Le Meeting de l’Air à la base aérienne 133 à Ochey (partie 1)

C’est très compliqué. Si tu me lis régulièrement, tu sais que je jouis d’une culture très peu portée sur la patrie, la fierté nationale ou même régionale, et que j’ai grandi, je le revendique, avec l’idée que «j’peux pas encaisser les drapeaux, quoiqu’le noir soit le plus beau» (même si y’a plus trop de haine dans ses seringues). Je me suis formé avec ça, avec tout ce que ça a de bon et de moins bon. Les gens fiers me fatiguent, m’ennuient, me donnent envie de me jeter d’un pont (mais je le fais pas c’est quand même hyper dangereux). Les gens qui savent, ne doutent point, les gens arrogants, les gens qui associent les préjugés, les personnes aux groupes, ça me rend morose.
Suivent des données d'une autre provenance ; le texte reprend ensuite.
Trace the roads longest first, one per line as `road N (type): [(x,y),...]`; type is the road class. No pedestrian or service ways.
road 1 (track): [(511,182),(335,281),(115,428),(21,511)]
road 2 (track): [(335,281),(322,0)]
Je me retrouve tellement dans ce qu’écrivait, sous les obus, Louis Mairet en 1916:

«Prenez cent hommes du peuple, parlez-leur de la patrie : la moitié vous rira au nez, de stupeur et d’incompréhension. Vingt-cinq autres nous diront qu’il leur indiffère d’être Allemand ou Français, que le nom ne change rien à la chose, que dans tous les pays les forts vivent sur les faibles, qu’ils ne connaissent pas cette patrie au nom de laquelle on tue, et on meurt, et que la patrie, s’il y en a une, c’est là où l’on vit bien. Le reste, entraîné dans le mouvement individualiste, renie un préjugé qui associe la personne au groupe, qui étouffe son libre développement, qui lui impose le danger, la mort, au profit d’une société de gavés.»
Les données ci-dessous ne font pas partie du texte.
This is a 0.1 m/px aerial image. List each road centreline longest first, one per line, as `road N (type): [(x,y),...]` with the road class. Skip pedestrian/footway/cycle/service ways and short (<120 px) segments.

Autant dire que le monde militaire n’est pas mon monde. Autant dire que discipline, service, obéissance, exécution des ordres, sont des choses qui me hérissent. Autant dire que prendre activement le risque un jour de tuer ou d’être tué, les moiteurs viriles, le culte du corps, de la hiérarchie, de la performance, ce n’est pas mon univers. Autant dire que je manie mieux Louise Michel, Elisée Reclus, Stefan Zweig que Joseph de Maistre, Marcel Bigeard, Eric Zemmour.

Mais au final ce n’est pas si compliqué que ça. Ce à quoi je tiens surtout, c’est mon indépendance, ma et notre liberté et ma curiosité. Si je suis proche d’un certain nombre de mouvances, de partis, d’idées, je n’ai jamais été foutu d’adhérer à un syndicat. A un parti. Je n’ai jamais été foutu de signer en bas des feuilles pour me livrer pieds et poings liés aux côtés des copains. Dans un monde idéal, j’aimerais dire à la face du monde: «je ne prends d’ordres de personne, pas même de mes amis». Au-delà des mes tenaces et constantes affinités et haines idéologiques ou politiques, au-delà de ça, il y a le besoin de pouvoir agir librement et de pouvoir envoyer chier proprement mes propres camarades quand ils m’emmerdent avec leurs stratégies et leurs idéaux claquemurés dans un dogmatisme débilitant. Les dogmes sont nécessaires. Pas le dogmatisme. Si j’ai nombre d’amis d’extrême-gauche, voire issus des contrées situées au-delà, si j’ai des amis qui s’en battent le steak de tout, si j’ai des amis modérés, républicains de droite, des amis ouvriers, des amis artistes, des amis militaires, si j’ai même quelques rares amis qui votent et pensent à l’extrême-droite, je l’assume, et je le revendique. Plutôt la mort que l’entre-soi. Plutôt la mort que de laisser les préjugés bouffer les gens, même ceux du camp d’en face. Les gens passent avant tout le reste. Mon vieux copain de CE2 qui est devenu un peu facho, c’est d’abord mon copain de CE2, et pour le reste si on est pas trop con, on s’arrange. Je suis conscient que c’est le confort de vivre en paix, et pour le moment loin des guerres civiles. Quoiqu’en radotent les vieux réacs déclinistes, sûrs d’eux comme du flétrissement de leurs vies dans leurs pavillons de banlieue sous alarme (les gars si vous voulez une vraie guerre civile, je vous paie le voyage en Syrie, au Mali, voire un voyage dans le temps en Yougoslavie, en Algérie, peut-être même une petite incursion dans cette primesautière fin du XVIème siècle dans notre beau pays… vous m’en direz des nouvelles). Peut-être que ça nous pend au nez, peut-être, qui sait? mais quand quinze couillons d’une couleur qui vous fout la chiasse brûlent une voiture de prolo ou une médiathèque de quartier à [random]-sur-Yvette, c’est pas une guerre civile, les gars, c’est juste de la connerie; strictement de la bonne grosse connerie velue. Revenez sur Terre…).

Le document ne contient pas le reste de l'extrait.